C’est le symptôme qui fait dire à tous ceux qui le connaissent qu’il était en crise. “Il était possédé” dit la mère. “Un regard de psychopathe” selon la jeune cousine, qui défend tout de même celui qu’elle présente comme le gentil fou du quartier, dont certains jeunes se moquent parfois c’est vrai, car on voit souvent ses fesses lorsque le short qu’il tient tout le temps à la main, tombe.

Mais au moment où il frappe son petit ami, elle a compris qu’il n’était plus lui-même. Elle le sait, elle l’a vu dans ses yeux. Dans ces moments-là, dit-elle, ils ne clignent plus et restent grands ouverts. Elle précise : “Même quand on le tapait pour le maîtriser il fermait pas les yeux”. Le père dit lui aussi qu’il a demandé à sa femme d’appeler les gendarmes lorsqu’il a justement vu la même noirceur dans les yeux de son fils, il sait ce que cela veut dire.
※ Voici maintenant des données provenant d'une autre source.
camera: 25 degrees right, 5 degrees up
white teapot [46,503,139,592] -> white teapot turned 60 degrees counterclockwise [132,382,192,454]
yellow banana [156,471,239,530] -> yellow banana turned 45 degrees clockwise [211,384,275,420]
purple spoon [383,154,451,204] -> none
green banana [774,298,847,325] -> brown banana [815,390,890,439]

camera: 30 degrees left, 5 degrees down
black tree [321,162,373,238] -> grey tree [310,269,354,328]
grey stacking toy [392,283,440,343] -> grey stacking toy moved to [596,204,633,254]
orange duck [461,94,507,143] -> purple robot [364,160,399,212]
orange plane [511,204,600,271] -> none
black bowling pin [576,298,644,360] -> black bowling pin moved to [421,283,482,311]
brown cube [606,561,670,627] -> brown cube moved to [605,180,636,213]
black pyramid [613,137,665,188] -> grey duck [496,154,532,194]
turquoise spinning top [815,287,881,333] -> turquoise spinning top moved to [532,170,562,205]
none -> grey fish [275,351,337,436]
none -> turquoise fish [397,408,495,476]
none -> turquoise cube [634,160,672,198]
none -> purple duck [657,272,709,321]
La cour va donc devoir décider si cet homme, qui s’exprime comme un enfant, est apte à être jugé, lui qui a passé toute l’audience la tête entre les genoux, le corps plié en deux vers le sol. Sa famille a déjà fait savoir que son souhait était de s’occuper à nouveau de lui après son procès ou sa peine de prison. Le père espère que la médecine pourra lui rendre un enfant “stabilisé”. La mère déclare en larmes : “Sans lui, le foyer est incomplet“, elle qui doit aussi gérer un aîné tétraplégique après un terrible accident de surf. Il avait lourdement chuté sur le spot de Pipeline à Hawaii en 2015.
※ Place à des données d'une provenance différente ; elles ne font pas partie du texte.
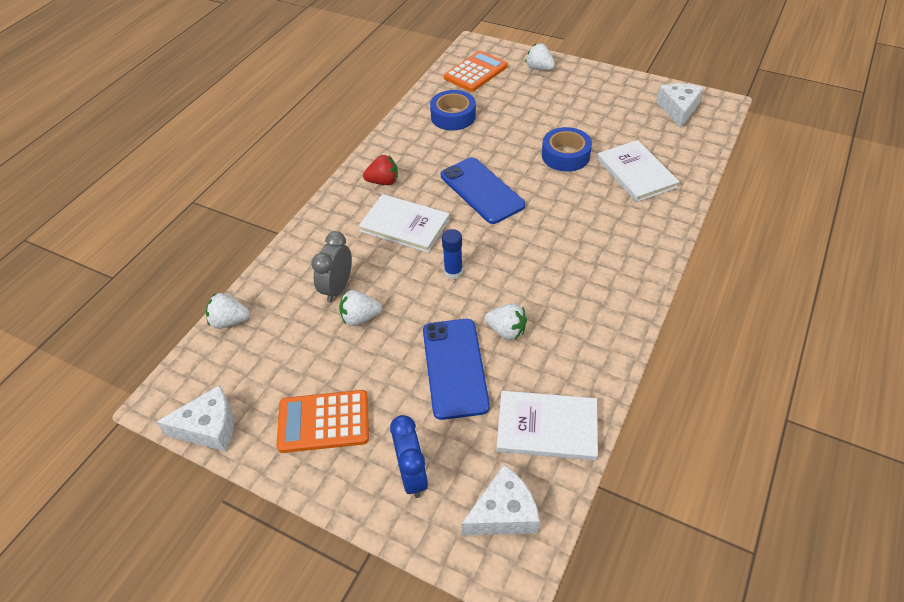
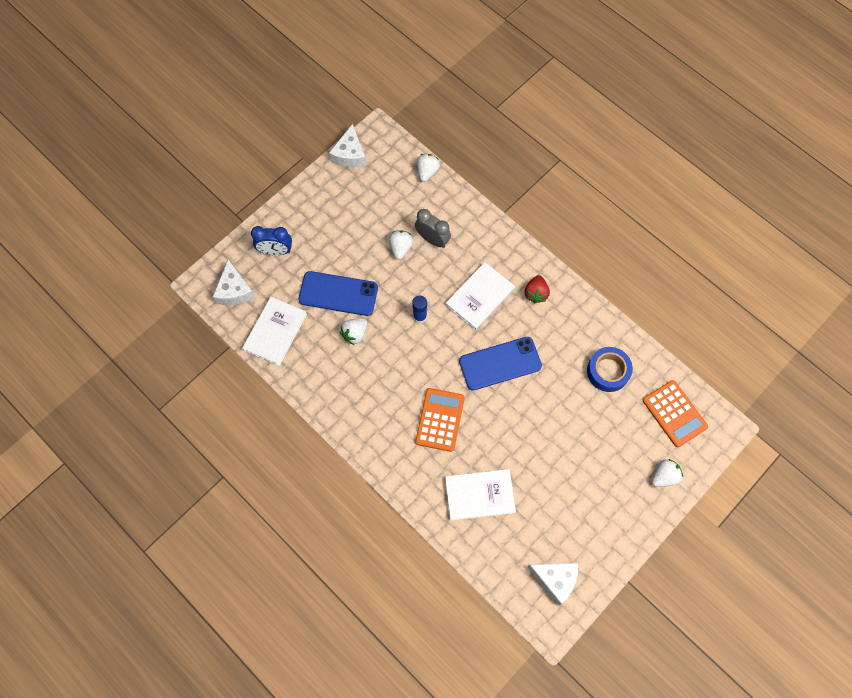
camera: 105 degrees right, 20 degrees up
orange calculator [276,390,369,453] -> orange calculator moved to [415,388,465,452]
blue tape [542,127,592,172] -> none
Ce mardi, deux experts psychiatres doivent témoigner pour aider la cour à évaluer la nuance entre un discernement de l’accusé possiblement altéré, ou totalement aboli. Avait-il l’intention de tuer ou était-il en crise, irresponsable de ses actes ? Une tâche ardue, puisque à cette interrogation deux experts ont déjà rendu des avis différents pendant l’instruction.